Dans sa jeunesse, il se battait avec les maris outragés. Mais il savait, à l’occasion, les défendre. En 1852, il a été condamné à quinze jours de prison pour avoir "diffamé" la justice qui venait de s’en prendre à l’un de ces maris, un "libéral". Le ministère auquel Mérimée appartenait alors, lui avait accordé quinze jours de congé pour qu’il pût purger sa peine sans avoir d’ennuis avec l’administration.

DAUMIER (1808-1879)

La publication, en décembre 1831 et août 1832, de deux superbes lithographies stigmatisant les vices de la monarchie de Louis-Philippe, Gargantua et La Cour du roi Pétaud , valut à l’artiste de comparaître devant la cour d’assises et d’être incarcéré six mois.

Cette expérience marque un tournant dans la vie de Daumier. Les affres du procès et de la détention semblent avoir réveillé en lui un fond de pessimisme, sans toutefois entamer sa verve et son humour. 

ZOLA (1840-1902)

"Une société n’est forte que lorsqu’elle met la vérité sous la grande lumière du soleil." (Correspondance)

Les dernières années de Zola sont dominées par l’affaire Dreyfus et ses contrecoups. L’article publié dans L’Aurore sous le titre "J’accuse...!" déclenche une campagne d’où surgiront la cassation du procès de 1894, mais aussi la condamnation de Zola à un an de prison, et son exil à Londres, du 8 juillet 1898 au 5 juin 1899. 

APOLLINAIRE (1880-1918)

"La joie venait toujours après la peine." (Le Pont Mirabeau)

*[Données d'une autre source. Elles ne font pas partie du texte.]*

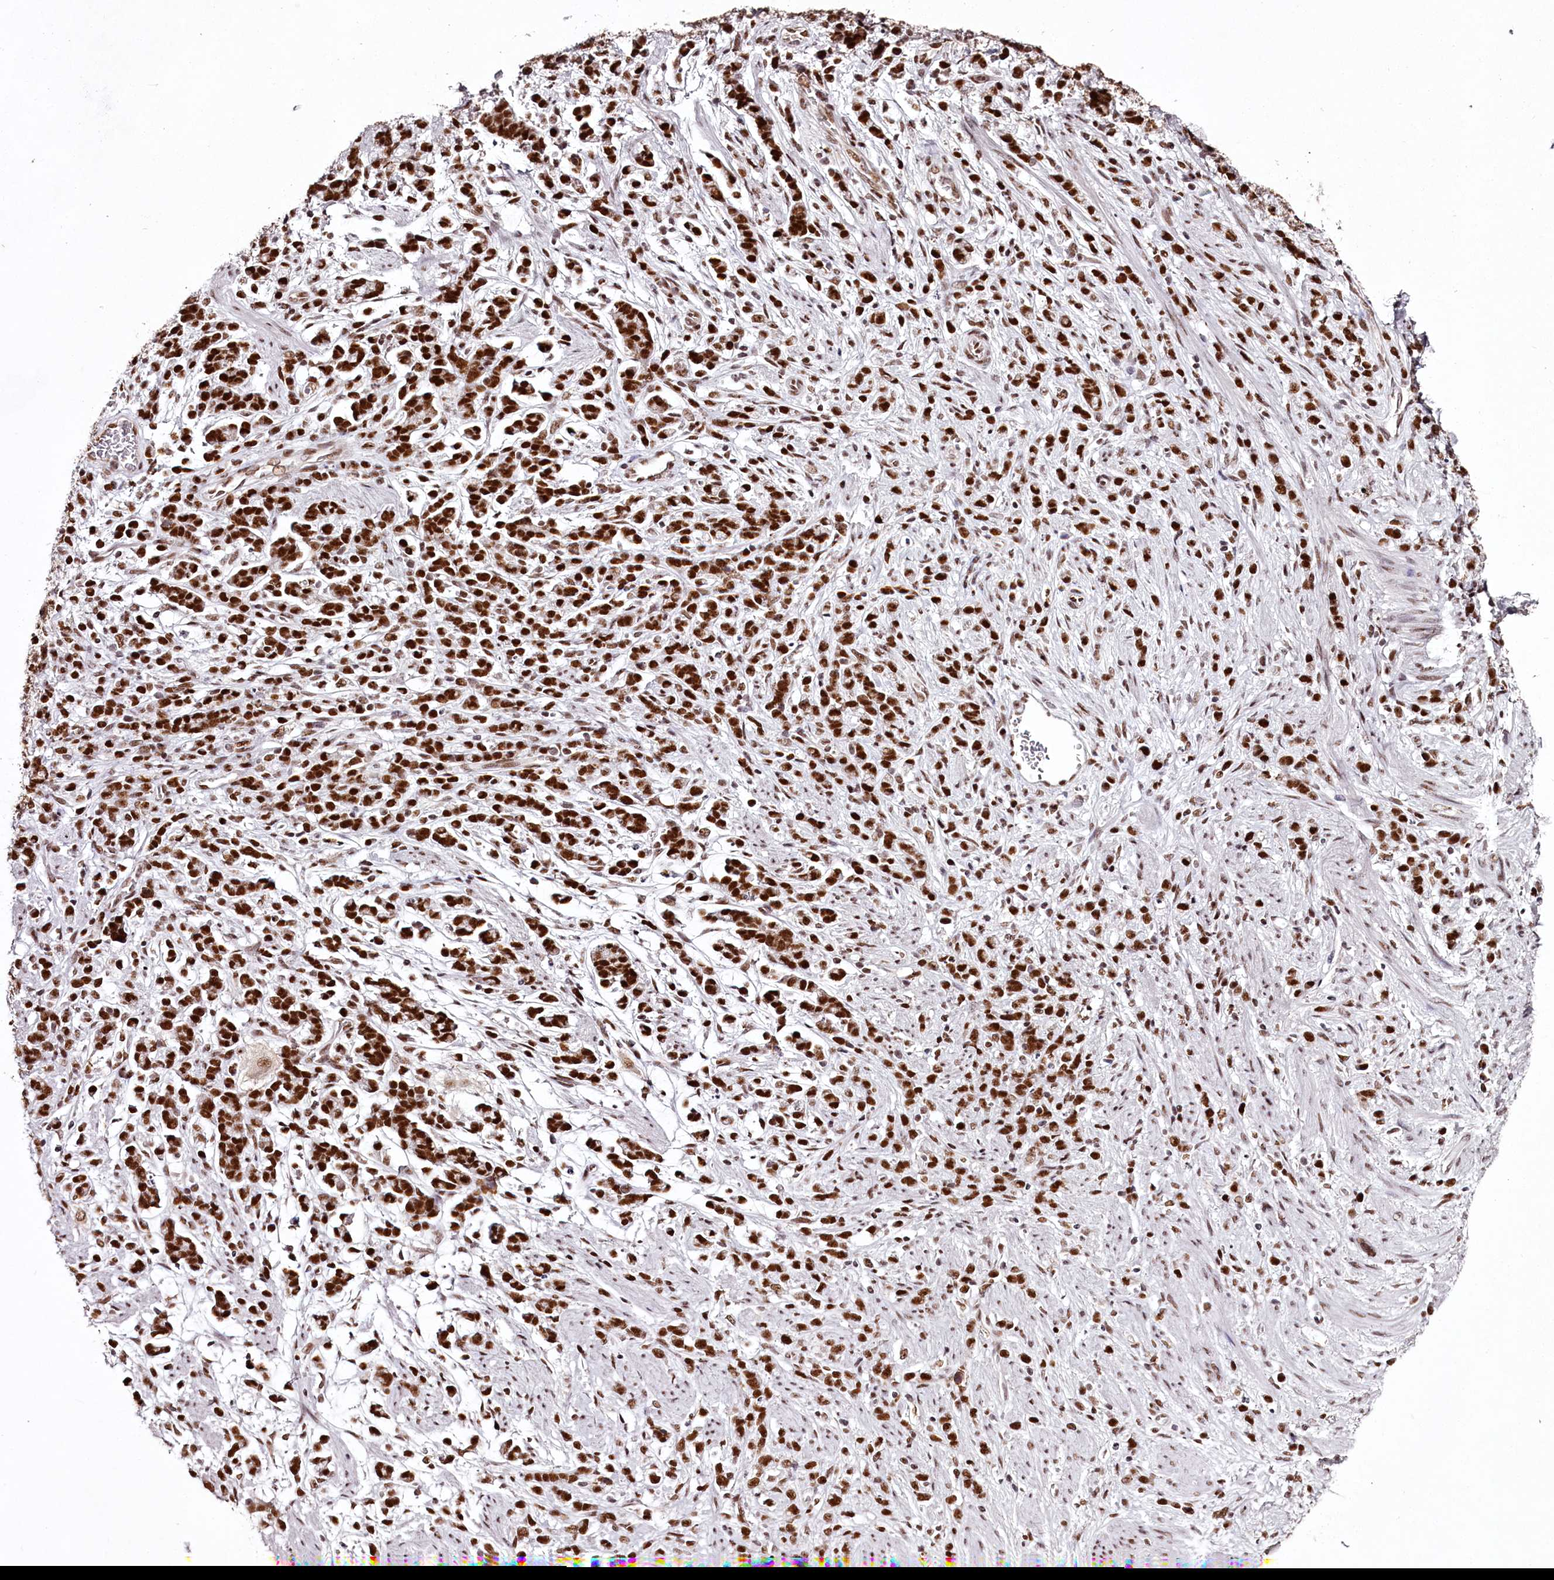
{"staining": {"intensity": "strong", "quantity": ">75%", "location": "nuclear"}, "tissue": "stomach cancer", "cell_type": "Tumor cells", "image_type": "cancer", "snomed": [{"axis": "morphology", "description": "Adenocarcinoma, NOS"}, {"axis": "topography", "description": "Stomach"}], "caption": "Immunohistochemistry (IHC) photomicrograph of neoplastic tissue: stomach cancer (adenocarcinoma) stained using immunohistochemistry (IHC) exhibits high levels of strong protein expression localized specifically in the nuclear of tumor cells, appearing as a nuclear brown color.", "gene": "PSPC1", "patient": {"sex": "female", "age": 60}}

Une suite d’incidents consécutifs au vol de La Joconde , au Louvre, entraîne son incarcération à la prison de la Santé sous l’inculpation de recel. Il sortira de cette épreuve mis hors de cause, et cependant bouleversé.

DESNOS (1900-1945)

"Les disciples de la lumière n’ont jamais inventé que des ténèbres peu opaques." (Corps et bien)

En 1939, il est mobilisé, puis fait prisonnier. Libéré : il entre bientôt dans la Résistance. En 1942, il publie Fortunes , qui groupe les poèmes écrits entre 1932 et 1937, il est alors membre d’un réseau de renseignements et de l’équipe des éditions de Minuit, fondées par Vercors.

Le 22 février 1944, Robert Desnos est arrêté par la Gestapo. Il est incarcéré à Compiègne, puis à Buchenwald, où il restera plus d’un an.. Le 3 mai 1945 Robert Desnos meurt emporté par la misère, l’épuisement et le typhus.